Saturday, 8 March 2014

A lesson in language

Recreation centre, Yirrkala.
As an English speaker it is far too simple to overlook the importance of other languages. We are ‘lucky’ in having English as our first language—it’s global and it’s dominant, but what are the consequences of enforcing this presumed dominance on others? And more importantly what are we missing by adopting this mindset?

Pre-colonisation, the nation, now known as Australia, was home to several hundred Indigenous Nations, each with its own language, identity and its own lore. Over the last 225 years, Australia, to its detriment, has seen a significant loss of these languages—every year more are lost and the knowledge with them. Christine Nicholls, among others, has written extensively about this – you will find some articles on The Conversation (and you can see my somewhat heated debate with an eighty-four year old man).

Language is intrinsic in gaining a deeper understanding of a given culture and being in Arnhem Land has brought this to light. I will put my hand up and state that I am a complete novice when it comes to speaking Yolngu Matha (Matha being a term to cover the variety of Yolngu languages spoken in Arnhem Land), but what I am is willing to learn. Not only would learning Yongu words allow me to understand the culture at a more significant level, it would also provide me with the skill to converse with Yolngu people and connect with them on a personal level, therefore enabling me to immerse myself in the culture more richly. Some aspects of culture and language do not translate into English and like understanding Yolngu moieties, understanding Yolngu Matha can help close this gap. Of course, there are some aspects of Yolngu Matha that I am not privy to, and nor should I be, but that doesn’t lessen the importance of understanding the traditional tongue.

There is also an element of authority and dominance in enforcing the use of English in a place where it is not necessarily the first language of many—many Yolngu people speak two, three, sometimes four languages, English being their fifth.

I hear stories of peoples’ travels to France and how unaccommodating the French are to people who butcher their language—and I think, well, why not? Why as English speaking Westerners do we presume that everyone should speak our language? Where is the harm in learning the basics, at a minimum?

I have been schooled multiple times in the past week on speaking Yolngu words properly and it is through these lessons that I have come to understand the dominant nature of English. As all readers, I put my prior understanding of letter sounds to the forefront of my mind and pronounce words with this mindset—and I couldn’t be more wrong. There are some combinations that are uncommon in English, others that have simply been written down in a poor phonetic translation and further still, others have been pronounced incorrectly to me in the first instance.

There is a skill in adopting a new language, any new language, and it has huge cognitive benefits. I have become increasingly aware of the shape and movement of my tongue when forming new, well any words, really. And, yet, there seems to be a certain level of taboo, denial and outright disrespect in learning Indigenous languages. Languages that hold a beauty as iconic as the sound of a twanging banjo; lyrical slices of cake that grab you by the gullet and can tell you so much more about this country called Australia.

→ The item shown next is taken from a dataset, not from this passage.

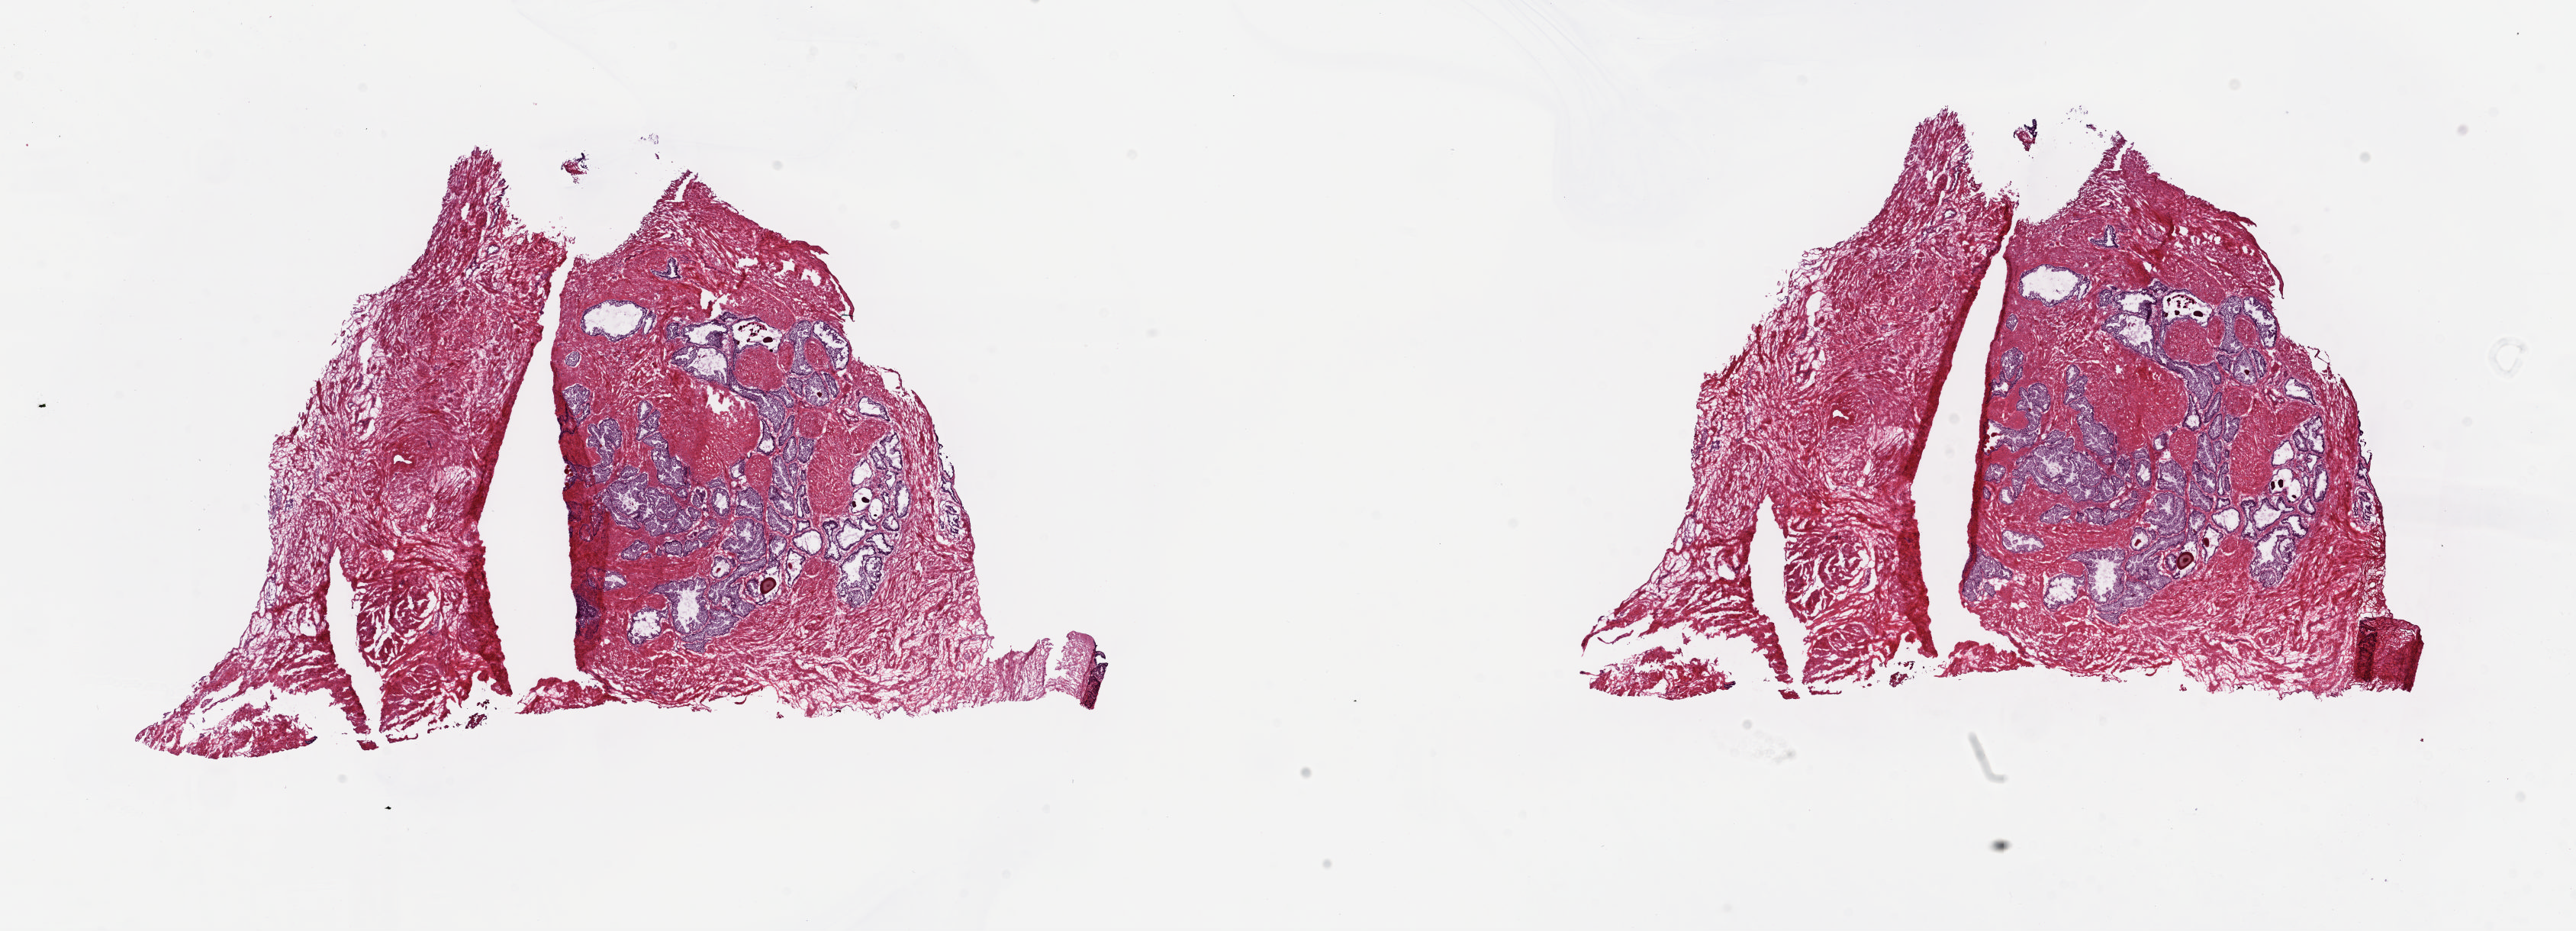
H&E-stained whole-slide image, whole scanned area (about 26.8 x 9.7 mm) shown as a low-resolution overview, frozen section from the top of the tissue portion, solid tissue normal (non-tumour tissue) sample from the prostate. Male, age 51 years at initial diagnosis. Pathologist review of this section (percent, as recorded): tumour cells 0%, tumour nuclei 0%, normal cells 25%, stromal cells 75%, necrosis 0%. Infiltration values recorded for this section: lymphocyte infiltration 0%, monocyte infiltration 0%, neutrophil infiltration 0%.
- this section: solid tissue normal (non-tumour) sample from the same patient
- patient diagnosis: Infiltrating duct carcinoma, NOS (prostate gland)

A romanticised fascination is incited about learning European languages and it strikes me that at the prospect of overseas travel we will go and pick up a copy of Lonely Planet with a language guide, but we are don’t consider learning languages available in our own backyard. Odd, no?

Thursday, 6 March 2014

The Hog Shed

A mishmash of musicians jamming in shed, it doesn’t get better than this—musically speaking. You can have talent defying the four colorbond walls, shaking the foundation and sending the trees into a frenzy or you can have skill the size of my left pinky finger – it doesn’t matter – all and sundry are welcome to get up and let their soul soar through the medium of music.

The atmosphere is electric with plastic chairs and tables under the shade of native trees; buffalo horns mounted on the wall; a fridge with cartoon graffiti; locally speared succulent crayfish cooking on the barbie, drizzled with garlic butter; a gangly-legged dingo pup finding his feet amongst the staid mutts lying about; a makeshift stage as inviting as the last pub stool in the front bar. Perfection. Disharmony in Feng Shui equals harmony in the general air of bonding with and/or playing music.

Bold bluesy numbers reverberate throughout the sandy industrial lot enticing foot tapping and head-bobbing, and a merry sing-a-long, too. Classic tunes are made over and built on for the love of what musicians do and the simple power of music. And just when you think you know all the tracks echoing through the land, a gentle voiced songstress graces the stage with folk inspired renditions of past decades’ best hits. The Beatles’ tunes played solely on a flute and a guitar before someone voluntarily jumps on stage and adds a bit of bass— and why not make it a slap bass, just for the hell of it?

If in Arnhem Land – no, when in Arnhem Land –  you must visit The Hog Shed on a Sunday night; the perfect way to close your weekend and start your week fresh.